• _WRITTEN TASK A_:
In the Mellencamp interview below, condense the paragraph beginning "Although Mellencamp scored nine consecutive platinum albums" into a shorter version that keeps its main facts.
• _WRITTEN TASK B_:
Decide whether each statement agrees with the Mellencamp interview below, answering yes or no and quoting the deciding words: (i) Mellencamp calls Human Wheels the best record he ever made. (ii) Mellencamp begins thinking about hit records before the record company gets involved. (iii) Mellencamp says he makes records now because he needs the money.
• _WRITTEN TASK C_:
Quote the Mellencamp interview below word for word, everything from "Bolstered by three" down to "with no filler.".

─── TEXT PASSAGE ───

Bolstered by three hit singles, including two more Top Ten hits—the angry “Crumblin’ Down” and the classic tale of small town life “Pink Houses”—Uh-Huh was the first album in which the singer-songwriter put together an entire album with no filler.

But don’t go thinking that Mellencamp has any idea what the magical formula for a hit song is. “As far as ‘hits’ go, I usually don’t start thinking about hit records until the record company gets involved,” he laughs, “because that’s always their first question: ‘How many hits do you got on it?’

“They don’t give a shit if the album’s any good or not, they only care about the two songs that they can sell to radio. It’s really quite an unnerving question to be asked after you’ve made an album because, to me, it really cheapens the whole album-making process.”

Oops!

Although Mellencamp scored nine consecutive platinum albums over the course of 15 years at the time of our interview, the sales of his last four million-sellers were down in comparison to the previous four albums, which had sold between three and five million each. In response, Mellencamp bristled at my question about record sales, with his easy-going demeanor showing signs of annoyance.

“I don’t understand these questions about sales, I don’t relate to them. I don’t understand what the fuck difference it makes. It’s nice to sell records, but, to me, the quality of music has maintained over the years.”

(Interview by Steven P. Wheeler)
Performing “What If I Came Knocking” from 1993’s Human Wheels album.

“It’s not like I went out and made a shitty record, although Whenever We Wanted probably wasn’t the greatest record. Big Daddy was a good record and I think Human Wheels is the best record I ever made. Even Paul Simon went through a period where he didn’t even sell 150,000 records, and then he makes Graceland in the late Eighties.

“Younger people want to have their own music, and I think that’s the way it should be,” he maintained. “But I don’t think my work has diminished in any fashion. I also think we sold more than three million copies with the last few records, but that’s not even the fuckin’ point. It doesn’t matter.

“The point is that I’m making the records that I want to make, I’m doing it at a pace that I want to do it, and I’ve always maintained that if people want to buy my records that’s great, and if they don’t that’s okay, too, because I do this now because I want to. Not because I have to or I need the money or because I feel like I have to prove something to somebody.”

Art vs. Commercialism

Taking a purely artistic road has its pitfalls for any recording artist. Some fans want to hear the same thing over and over, not unlike the record labels who like targeting a specific market. Artists from Dylan to U2 have all had to deal with this dichotomy throughout their career, and Mellencamp the artist is no exception.

“I don’t mean to sound jaded or mean-spirited,” he said after voicing his strong opinion, “but I’m not looking for a commercial bonanza. I need to make records that are entertaining to me, and to the guys in the band, things that are challenging to us.

─── STORED RECORDS ───

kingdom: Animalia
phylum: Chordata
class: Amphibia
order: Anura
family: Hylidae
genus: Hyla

───
─── STORED RECORDS ───

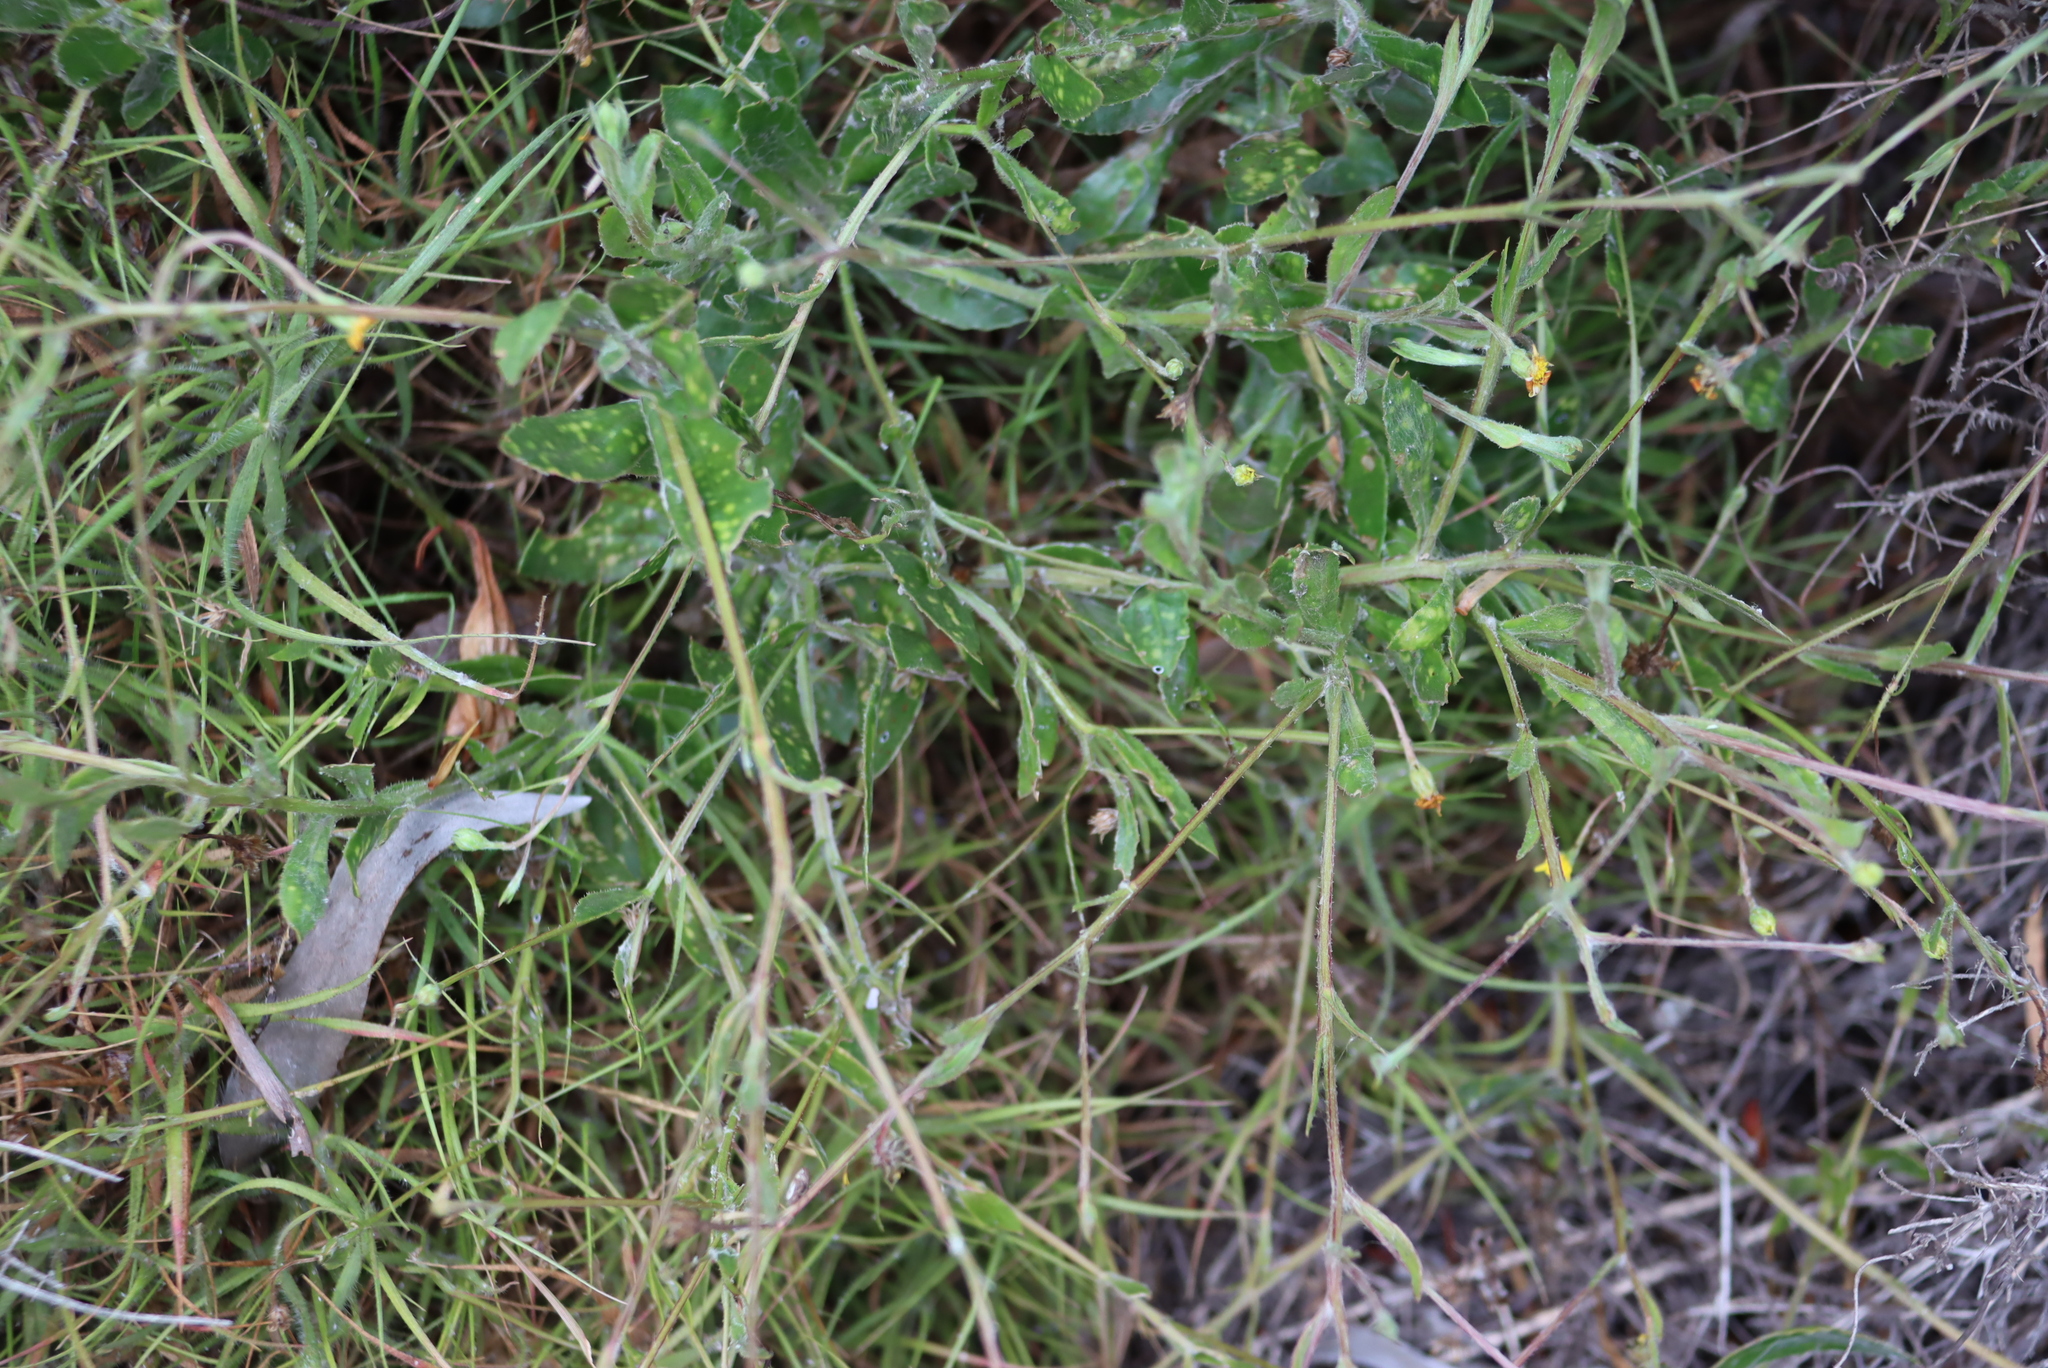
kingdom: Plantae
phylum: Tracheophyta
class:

───

• _WORKED ANSWER A_:
At the time of the interview, Mellencamp had nine consecutive platinum albums over 15 years. His last four million-sellers sold less than the four before them, which had each sold three to five million. He bristled when asked about record sales, and his easy-going manner showed annoyance.

• _WORKED ANSWER B_:
(i) Yes: "I think Human Wheels is the best record I ever made."
(ii) No: "I usually don’t start thinking about hit records until the record company gets involved"
(iii) No: "Not because I have to or I need the money or because I feel like I have to prove something to somebody."

• _WORKED ANSWER C_:
Bolstered by three hit singles, including two more Top Ten hits—the angry “Crumblin’ Down” and the classic tale of small town life “Pink Houses”—Uh-Huh was the first album in which the singer-songwriter put together an entire album with no filler.